LONDON - With one event left to go Tuesday afternoon, the U.S. women's gymnastics team formed a tight circle on the floor of North Greenwich Arena. Despite the pressure-filled situation -- a lead of a little less than two points on the Russians, with the Olympic gold medal at stake -- team members kept the message simple.

"Just go in there and enjoy it and have fun," Aly Raisman said. "Because you would remember this for the rest of your life."

They ensured history will, too. The U.S. women won their first Olympic team gold since 1996 and their first ever outside their home country, blowing away Russia by more than five points. That final event, floor exercise, turned into a victory dance for Raisman, Gabby Douglas, McKayla Maroney, Kyla Ross and the star-crossed Jordyn Wieber, who rallied in grand style from the disappointment of the qualifying round.

As the Russians crumbled, the Americans shined. Douglas, Wieber and Raisman finished it off with a trio of exuberant floor routines to stretch their winning margin to 5.06. The U.S. won with 183.596, ahead of Russia (178.530) and Romania (176.414).

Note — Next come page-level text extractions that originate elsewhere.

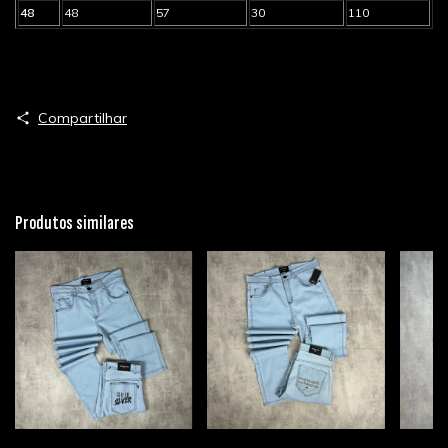
48
48
57
30
110
Compartilhar
Produtos similares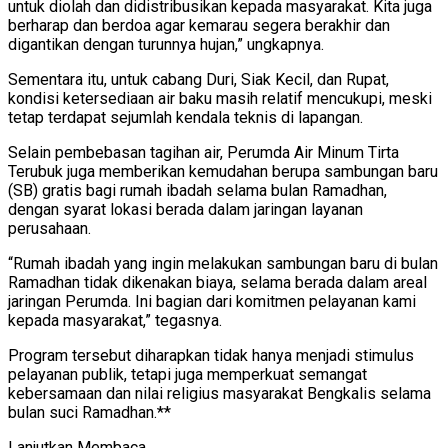
untuk diolah dan didistribusikan kepada masyarakat. Kita juga
berharap dan berdoa agar kemarau segera berakhir dan
digantikan dengan turunnya hujan,” ungkapnya.
Sementara itu, untuk cabang Duri, Siak Kecil, dan Rupat,
kondisi ketersediaan air baku masih relatif mencukupi, meski
tetap terdapat sejumlah kendala teknis di lapangan.
Selain pembebasan tagihan air, Perumda Air Minum Tirta
Terubuk juga memberikan kemudahan berupa sambungan baru
(SB) gratis bagi rumah ibadah selama bulan Ramadhan,
dengan syarat lokasi berada dalam jaringan layanan
perusahaan.
“Rumah ibadah yang ingin melakukan sambungan baru di bulan
Ramadhan tidak dikenakan biaya, selama berada dalam areal
jaringan Perumda. Ini bagian dari komitmen pelayanan kami
kepada masyarakat,” tegasnya.
Program tersebut diharapkan tidak hanya menjadi stimulus
pelayanan publik, tetapi juga memperkuat semangat
kebersamaan dan nilai religius masyarakat Bengkalis selama
bulan suci Ramadhan.**
Lanjutkan Membaca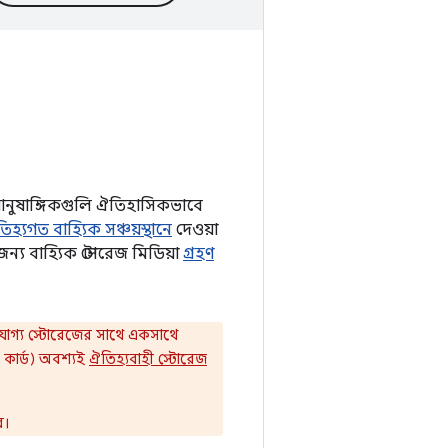
এই আনুষাঙ্গিকগুলি ঐতিহাসিকভাবে
িহ্যগত বাহ্যিক সঞ্চয়স্থানে
দেওয়া
ন্য বাহ্যিক স্টোরেজ মিডিয়া
গ্রহণ
যোগ্য স্টোরেজের সাথে একসাথে
 কার্ড) অবশ্যই
ঐতিহ্যবাহী স্টোরেজ
ে।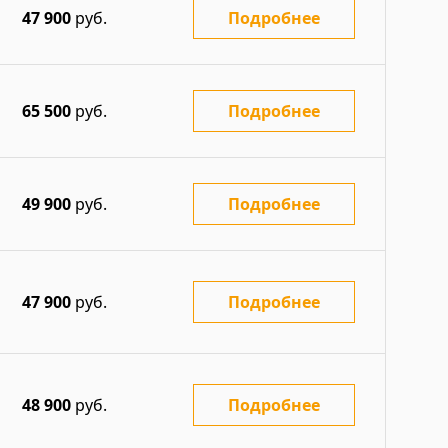
47 900
руб.
Подробнее
65 500
руб.
Подробнее
49 900
руб.
Подробнее
47 900
руб.
Подробнее
48 900
руб.
Подробнее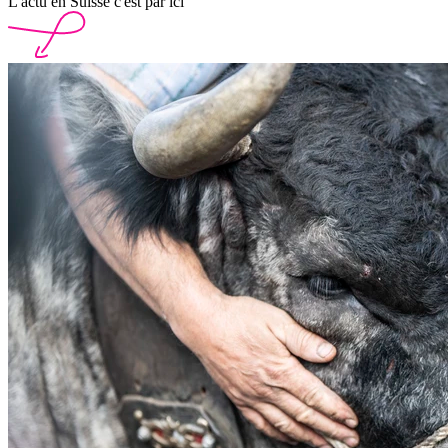
L'actu en Suisse c'est par ici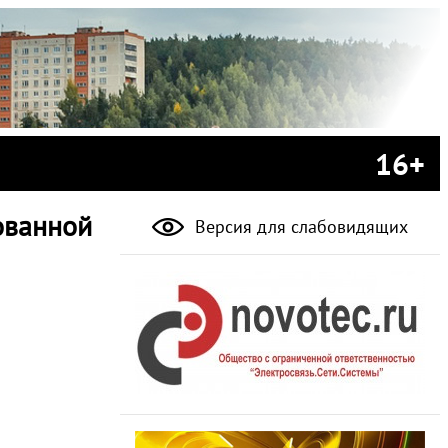
16+
ованной
Версия для слабовидящих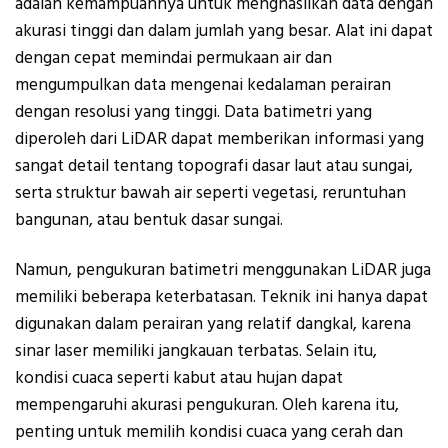
adalah kemampuannya untuk menghasilkan data dengan
akurasi tinggi dan dalam jumlah yang besar. Alat ini dapat
dengan cepat memindai permukaan air dan
mengumpulkan data mengenai kedalaman perairan
dengan resolusi yang tinggi. Data batimetri yang
diperoleh dari LiDAR dapat memberikan informasi yang
sangat detail tentang topografi dasar laut atau sungai,
serta struktur bawah air seperti vegetasi, reruntuhan
bangunan, atau bentuk dasar sungai.
Namun, pengukuran batimetri menggunakan LiDAR juga
memiliki beberapa keterbatasan. Teknik ini hanya dapat
digunakan dalam perairan yang relatif dangkal, karena
sinar laser memiliki jangkauan terbatas. Selain itu,
kondisi cuaca seperti kabut atau hujan dapat
mempengaruhi akurasi pengukuran. Oleh karena itu,
penting untuk memilih kondisi cuaca yang cerah dan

The U.S. set the tone for the afternoon immediately, rolling up a huge score on vault punctuated by Maroney's difficult, dazzling Amanar. They hit each of their 12 routines, leading Martha Karolyi -- the coordinator of the U.S. women's program -- to declare them the greatest women's gymnastics team in U.S. history.

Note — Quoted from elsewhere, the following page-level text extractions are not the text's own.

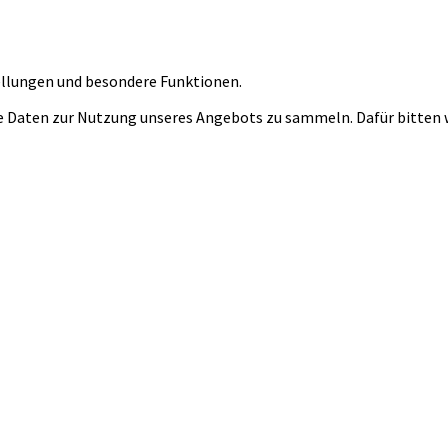
tellungen und besondere Funktionen.
 Daten zur Nutzung unseres Angebots zu sammeln. Dafür bitten wi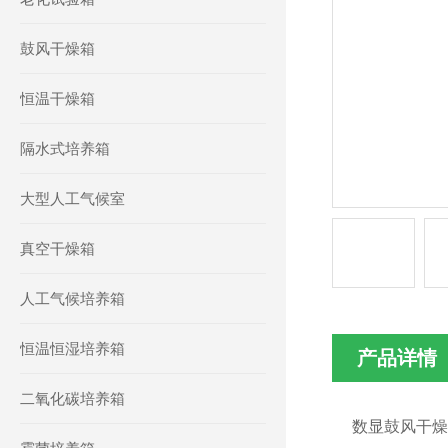
鼓风干燥箱
恒温干燥箱
隔水式培养箱
大型人工气候室
真空干燥箱
人工气候培养箱
恒温恒湿培养箱
产品详情
二氧化碳培养箱
数显鼓风干燥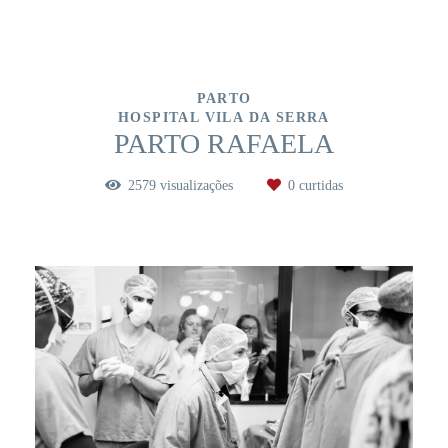
PARTO
HOSPITAL VILA DA SERRA
PARTO RAFAELA
2579
visualizações
0
curtidas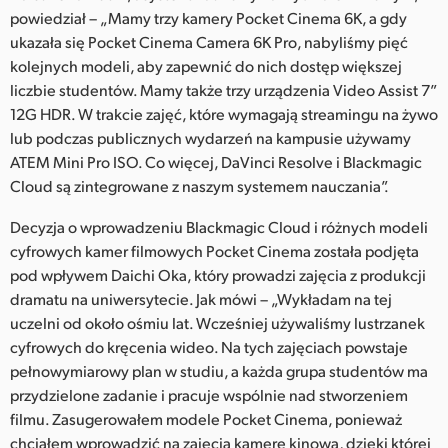
powiedział – „Mamy trzy kamery Pocket Cinema 6K, a gdy
UAE
ukazała się Pocket Cinema Camera 6K Pro, nabyliśmy pięć
kolejnych modeli, aby zapewnić do nich dostęp większej
Ukraine
liczbie studentów. Mamy także trzy urządzenia Video Assist 7”
United Kingdom
12G HDR. W trakcie zajęć, które wymagają streamingu na żywo
lub podczas publicznych wydarzeń na kampusie używamy
United States
ATEM Mini Pro ISO. Co więcej, DaVinci Resolve i Blackmagic
Cloud są zintegrowane z naszym systemem nauczania”.
Decyzja o wprowadzeniu Blackmagic Cloud i różnych modeli
cyfrowych kamer filmowych Pocket Cinema została podjęta
pod wpływem Daichi Oka, który prowadzi zajęcia z produkcji
dramatu na uniwersytecie. Jak mówi – „Wykładam na tej
uczelni od około ośmiu lat. Wcześniej używaliśmy lustrzanek
cyfrowych do kręcenia wideo. Na tych zajęciach powstaje
pełnowymiarowy plan w studiu, a każda grupa studentów ma
przydzielone zadanie i pracuje wspólnie nad stworzeniem
filmu. Zasugerowałem modele Pocket Cinema, ponieważ
chciałem wprowadzić na zajęcia kamerę kinową, dzięki której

That was no small statement. Her husband, Bela Karolyi, coached the Magnificent Seven, who won gold in the 1996 Atlanta Games with Kerri Strug's dramatic vault. That was a beautiful team of individuals, Bela Karolyi said. This one is joined by a single steel backbone, forged through the years devoted to a single goal and to each other.

"It's an incredible feeling, something you've dreamed about since you were little," said Wieber, who was a favorite to win the all-around title before failing Sunday to qualify for the finals. "Standing up there with the gold medal, hearing your country's anthem, it's just indescribable.

"I'll look back and think of all the hard work all five of us put in, and how much of a team we were today, how we all cheered for each other. It was a team effort."

The gold was only the second in Olympic history for the U.S. women's team, which has been building toward it since 1999 -- when the Karolyis instituted the training system credited with making it the most consistent team in the world. Since 2000, the U.S. has won 60 Olympic and world championship medals, nearly twice as many as Russia, its closest competitor.

The country's best gymnasts assemble for frequent training sessions at the Karolyi ranch outside Houston, where they live together in cabins and their coaches work together as a group. All those coaches were on the sidelines Tuesday in London, pumping their fists, hugging their gymnasts and leaping nearly as high as the athletes.

Maroney had one job Tuesday: to perform the world's best vault flawlessly. She caught big air off the vaulting table and stuck the landing for a score of 16.233, immediately sending a signal that the afternoon would belong to the Americans.

The U.S. never trailed, posting the highest score on three of the four events. Their routines were nearly perfect, each one ending with a group hug and a slew of high fives and fist pumps. Wieber shook off her disappointment and earned the day's third-highest score on vault and fourth-highest score on floor, fulfilling her desire to come through for her team.

Martha Karolyi expected nothing less, knowing Wieber is a fighter. That same strength defines all five teammates, she said. When they earned the top score on balance beam with three assured, elegant routines, Karolyi said she knew the medal was in their hands.

So did Bela, in part because of what he saw behind them. The Russians began to wobble on the beam, and he sensed they were on the edge.

"The moment they started to shake," he said, "I knew they were going to go down."

They did, landing with a thud on floor exercise. Anastasia Grishina botched two landings on her tumbling passes and wept in her coach's arms. Kseniia Afanaseva under-rotated one of her landings and fell to her knees.

Karolyi also knew the Americans would not fold. At the ranch, Martha routinely created the same kind of environment, pumping in crowd noise and putting her gymnasts under extreme pressure. That was designed to prepare them just for this moment.

They proved how well it worked with their joyful floor routines. Raisman and Wieber said they were stunned by the five-point margin. Bela Karolyi beamed. And Martha Karolyi let her tears flow, for herself and for her team.

"It's a fantastic feeling, overwhelming," she said. "Certainly we had this in our mind, but we never spelled it out. We always said we were fighting for a place on the podium, but certainly, you would like to get on the highest step. And it happened."